My Pimoroni PIM700 came with a NVMe Base and a 512GB Netac NV2000. With the default PCIe Gen2 configuration, there were no Advanced Error Reporting (AER) messages in the output of $journalctl -b. With the Gen3 configuration, the output contained the following four lines multiple times:
pcieport 0000:00:00.0: AER: Corrected error received: 0000:00:00.0
pcieport 0000:00:00.0: PCIe Bus Error: severity=Corrected, type=Data Link Layer, (Receiver ID)
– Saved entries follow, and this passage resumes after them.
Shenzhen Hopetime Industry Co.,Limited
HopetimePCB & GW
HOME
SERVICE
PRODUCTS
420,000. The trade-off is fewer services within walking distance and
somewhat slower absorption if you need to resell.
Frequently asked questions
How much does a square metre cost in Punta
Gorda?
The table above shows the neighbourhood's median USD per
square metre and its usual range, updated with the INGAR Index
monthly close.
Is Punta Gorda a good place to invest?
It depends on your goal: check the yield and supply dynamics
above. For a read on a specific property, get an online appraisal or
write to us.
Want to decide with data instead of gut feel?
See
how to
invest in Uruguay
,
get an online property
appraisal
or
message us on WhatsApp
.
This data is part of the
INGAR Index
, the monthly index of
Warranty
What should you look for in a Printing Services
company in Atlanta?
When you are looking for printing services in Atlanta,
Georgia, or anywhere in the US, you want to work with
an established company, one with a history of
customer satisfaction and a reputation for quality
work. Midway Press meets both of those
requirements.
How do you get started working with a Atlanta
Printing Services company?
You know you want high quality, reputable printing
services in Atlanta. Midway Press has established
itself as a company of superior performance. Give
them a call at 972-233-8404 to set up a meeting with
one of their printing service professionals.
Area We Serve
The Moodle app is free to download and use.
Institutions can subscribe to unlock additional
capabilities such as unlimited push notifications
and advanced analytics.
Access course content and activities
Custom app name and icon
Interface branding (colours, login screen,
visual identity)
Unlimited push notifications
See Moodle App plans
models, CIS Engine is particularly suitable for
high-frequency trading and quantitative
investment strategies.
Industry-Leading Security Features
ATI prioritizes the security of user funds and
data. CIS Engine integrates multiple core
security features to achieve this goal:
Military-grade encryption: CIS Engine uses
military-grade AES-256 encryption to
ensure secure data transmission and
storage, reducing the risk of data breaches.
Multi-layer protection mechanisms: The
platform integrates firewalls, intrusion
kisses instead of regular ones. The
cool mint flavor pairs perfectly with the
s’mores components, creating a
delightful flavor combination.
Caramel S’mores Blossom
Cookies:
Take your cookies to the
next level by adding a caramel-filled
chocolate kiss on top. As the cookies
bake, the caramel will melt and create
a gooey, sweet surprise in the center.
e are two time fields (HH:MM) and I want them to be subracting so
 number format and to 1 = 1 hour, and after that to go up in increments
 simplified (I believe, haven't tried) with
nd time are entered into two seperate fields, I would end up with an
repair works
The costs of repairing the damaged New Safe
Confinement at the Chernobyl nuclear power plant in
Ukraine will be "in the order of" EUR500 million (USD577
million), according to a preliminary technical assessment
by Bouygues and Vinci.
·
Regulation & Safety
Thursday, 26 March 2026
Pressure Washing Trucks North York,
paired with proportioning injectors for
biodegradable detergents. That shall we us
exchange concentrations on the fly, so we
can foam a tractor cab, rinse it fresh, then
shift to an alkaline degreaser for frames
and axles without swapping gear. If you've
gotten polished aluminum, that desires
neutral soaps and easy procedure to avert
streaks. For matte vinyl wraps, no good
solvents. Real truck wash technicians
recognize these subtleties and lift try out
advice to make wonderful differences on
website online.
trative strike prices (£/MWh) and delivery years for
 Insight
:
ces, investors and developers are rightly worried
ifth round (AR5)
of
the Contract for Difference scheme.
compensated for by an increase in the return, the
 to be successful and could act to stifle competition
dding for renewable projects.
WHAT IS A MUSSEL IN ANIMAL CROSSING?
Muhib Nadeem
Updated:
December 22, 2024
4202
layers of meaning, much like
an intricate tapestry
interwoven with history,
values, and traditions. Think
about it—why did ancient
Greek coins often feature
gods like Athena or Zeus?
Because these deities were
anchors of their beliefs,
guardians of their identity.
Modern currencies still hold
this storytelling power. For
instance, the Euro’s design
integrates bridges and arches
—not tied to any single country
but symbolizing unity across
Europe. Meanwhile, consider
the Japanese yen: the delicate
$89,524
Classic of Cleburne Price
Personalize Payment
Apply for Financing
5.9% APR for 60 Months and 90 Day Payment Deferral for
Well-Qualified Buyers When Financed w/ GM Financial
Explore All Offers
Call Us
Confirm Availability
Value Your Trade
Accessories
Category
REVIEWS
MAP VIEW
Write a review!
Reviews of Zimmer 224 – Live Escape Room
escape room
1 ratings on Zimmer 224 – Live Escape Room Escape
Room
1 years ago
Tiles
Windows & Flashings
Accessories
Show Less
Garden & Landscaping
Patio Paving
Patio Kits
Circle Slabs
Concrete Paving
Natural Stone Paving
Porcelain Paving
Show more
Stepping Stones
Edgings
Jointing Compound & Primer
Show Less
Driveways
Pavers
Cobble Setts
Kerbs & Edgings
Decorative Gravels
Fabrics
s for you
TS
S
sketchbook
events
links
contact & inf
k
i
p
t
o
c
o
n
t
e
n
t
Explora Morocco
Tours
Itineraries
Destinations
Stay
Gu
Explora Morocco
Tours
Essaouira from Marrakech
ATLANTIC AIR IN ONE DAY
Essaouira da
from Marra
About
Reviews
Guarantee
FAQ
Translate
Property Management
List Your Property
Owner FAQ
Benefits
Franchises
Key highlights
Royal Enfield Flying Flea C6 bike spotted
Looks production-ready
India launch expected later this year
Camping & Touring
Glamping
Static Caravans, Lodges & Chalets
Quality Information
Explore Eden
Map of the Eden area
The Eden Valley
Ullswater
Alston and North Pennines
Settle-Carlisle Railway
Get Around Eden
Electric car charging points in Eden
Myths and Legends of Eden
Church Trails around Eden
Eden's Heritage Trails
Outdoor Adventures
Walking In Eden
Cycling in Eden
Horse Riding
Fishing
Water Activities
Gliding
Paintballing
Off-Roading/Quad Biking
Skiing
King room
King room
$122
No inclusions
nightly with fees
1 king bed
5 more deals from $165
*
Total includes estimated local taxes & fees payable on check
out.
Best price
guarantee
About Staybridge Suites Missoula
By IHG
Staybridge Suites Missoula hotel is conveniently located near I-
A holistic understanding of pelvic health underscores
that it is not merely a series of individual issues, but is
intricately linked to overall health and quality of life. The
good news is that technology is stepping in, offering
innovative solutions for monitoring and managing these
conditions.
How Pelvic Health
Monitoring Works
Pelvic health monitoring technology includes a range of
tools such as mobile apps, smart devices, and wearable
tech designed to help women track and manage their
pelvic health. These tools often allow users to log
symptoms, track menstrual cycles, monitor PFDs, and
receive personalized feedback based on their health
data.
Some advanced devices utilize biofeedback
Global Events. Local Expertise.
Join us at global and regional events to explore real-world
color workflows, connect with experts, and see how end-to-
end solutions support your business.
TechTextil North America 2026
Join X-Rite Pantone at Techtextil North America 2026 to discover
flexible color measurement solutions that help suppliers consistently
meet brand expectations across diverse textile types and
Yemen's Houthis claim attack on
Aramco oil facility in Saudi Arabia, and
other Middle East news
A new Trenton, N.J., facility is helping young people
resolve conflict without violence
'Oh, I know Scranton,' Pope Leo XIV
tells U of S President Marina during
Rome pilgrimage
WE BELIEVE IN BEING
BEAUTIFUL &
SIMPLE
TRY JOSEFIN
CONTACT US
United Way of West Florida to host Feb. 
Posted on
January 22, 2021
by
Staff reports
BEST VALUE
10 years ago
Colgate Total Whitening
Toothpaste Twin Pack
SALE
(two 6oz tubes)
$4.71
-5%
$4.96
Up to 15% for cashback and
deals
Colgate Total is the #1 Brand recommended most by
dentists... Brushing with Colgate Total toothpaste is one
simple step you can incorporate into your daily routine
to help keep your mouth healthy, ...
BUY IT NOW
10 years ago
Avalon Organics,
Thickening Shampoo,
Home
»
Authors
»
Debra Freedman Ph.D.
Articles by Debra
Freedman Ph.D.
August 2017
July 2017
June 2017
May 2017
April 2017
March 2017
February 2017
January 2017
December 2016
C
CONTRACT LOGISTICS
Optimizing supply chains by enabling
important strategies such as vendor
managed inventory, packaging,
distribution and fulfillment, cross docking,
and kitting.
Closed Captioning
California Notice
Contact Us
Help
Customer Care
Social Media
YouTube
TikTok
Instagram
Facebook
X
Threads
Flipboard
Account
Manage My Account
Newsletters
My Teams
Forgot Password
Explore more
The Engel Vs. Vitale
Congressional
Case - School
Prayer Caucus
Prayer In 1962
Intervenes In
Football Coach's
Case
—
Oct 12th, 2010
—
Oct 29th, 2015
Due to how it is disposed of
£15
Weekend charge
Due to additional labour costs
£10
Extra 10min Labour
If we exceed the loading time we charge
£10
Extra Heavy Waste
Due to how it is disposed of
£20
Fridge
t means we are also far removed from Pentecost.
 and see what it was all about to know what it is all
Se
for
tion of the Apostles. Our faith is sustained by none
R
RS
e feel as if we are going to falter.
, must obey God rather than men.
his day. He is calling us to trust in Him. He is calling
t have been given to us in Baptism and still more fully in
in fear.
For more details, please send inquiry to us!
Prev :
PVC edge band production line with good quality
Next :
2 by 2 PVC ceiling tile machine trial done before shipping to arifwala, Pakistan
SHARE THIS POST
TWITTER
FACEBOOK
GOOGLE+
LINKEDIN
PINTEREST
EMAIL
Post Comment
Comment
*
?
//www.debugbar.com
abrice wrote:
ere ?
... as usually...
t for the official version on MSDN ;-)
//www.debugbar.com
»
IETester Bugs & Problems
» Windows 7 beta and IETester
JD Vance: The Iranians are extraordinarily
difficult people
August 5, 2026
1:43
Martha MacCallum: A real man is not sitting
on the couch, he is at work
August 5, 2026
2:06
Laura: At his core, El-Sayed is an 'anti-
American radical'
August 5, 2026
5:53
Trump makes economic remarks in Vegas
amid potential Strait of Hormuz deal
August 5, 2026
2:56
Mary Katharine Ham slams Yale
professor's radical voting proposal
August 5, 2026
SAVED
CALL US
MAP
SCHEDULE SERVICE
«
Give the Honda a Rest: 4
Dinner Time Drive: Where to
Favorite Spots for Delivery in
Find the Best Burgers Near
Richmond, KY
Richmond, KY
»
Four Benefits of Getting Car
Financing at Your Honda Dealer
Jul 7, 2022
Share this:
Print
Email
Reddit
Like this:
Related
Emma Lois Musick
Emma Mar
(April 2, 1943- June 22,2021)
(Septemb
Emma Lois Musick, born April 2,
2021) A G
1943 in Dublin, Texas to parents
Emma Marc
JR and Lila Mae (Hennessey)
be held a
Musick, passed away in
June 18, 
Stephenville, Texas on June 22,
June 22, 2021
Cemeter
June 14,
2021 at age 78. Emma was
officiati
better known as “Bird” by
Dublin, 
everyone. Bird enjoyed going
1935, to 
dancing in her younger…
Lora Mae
pcieport 0000:00:00.0: device [14e4:2712] error status/mask=00000040/00002000
pcieport 0000:00:00.0: [ 6] BadTLP
These four lines were repeated more frequently with increased SSD activity. These masked correctable errors did not appear to downgrade performance. I turned them off by adding to /boot/firmware/cmdline.txt
before rootwait. Call this the Gen3x configuration. Reboot. Note
$ journalctl -b | grep ASPM
Feb 18 15:04:06 rpi5 kernel: PCIe ASPM is disabled
After rebooting, the errors were gone. With Gen2, the pibenchmarks score was 38389. With Gen3x, the score was 44516. Pimoroni benchmarked this Netac model and got a score of 44058.
Boot each configuration, run the command
$sudo lspci -vvv > gen2.txt (gen3.txt, gen3x.txt)
and examine line 99 in the three output files.
- Gen2: DevSta: CorrErr- NonFatalErr- FatalErr- UnsupReq- AuxPwr+ TransPend-
- Gen3: DevSta: CorrErr+ NonFatalErr- FatalErr- UnsupReq- AuxPwr+ TransPend-
- Gen3x: DevSta: CorrErr- NonFatalErr- FatalErr- UnsupReq- AuxPwr+ TransPend-
These lines specify capabilities of the Netac NVMe controller. DevSta stands for device status and CorrErr stands for correctable error. The plus means report errors and the minus means do not report errors. Active State Power Management (ASPM) can be used to lower the PCIe lane power consumption when the NVMe drive is idle, but requires support from the kernel, the bridge, and the NVMe controller. The Broadcom 2712 PCI bridge supports ASPM but it is disabled. The Netac NV2000 NVMe drive I am currently using does not support ASPM. Yet the command line option pcie_aspm=off has flipped the Gen3 plus to the Gen2, Gen3x minus, suppressing the Gen3 correctable errors. The output shows these errors are being masked. Tracking down masked correctable errors may only make sense if they are impacting NVMe performance. Consequently, it would be helpful if users experimenting with PCIe Gen3 would report the NVMe drives they are using, the errors they are seeing, and any impact on performance.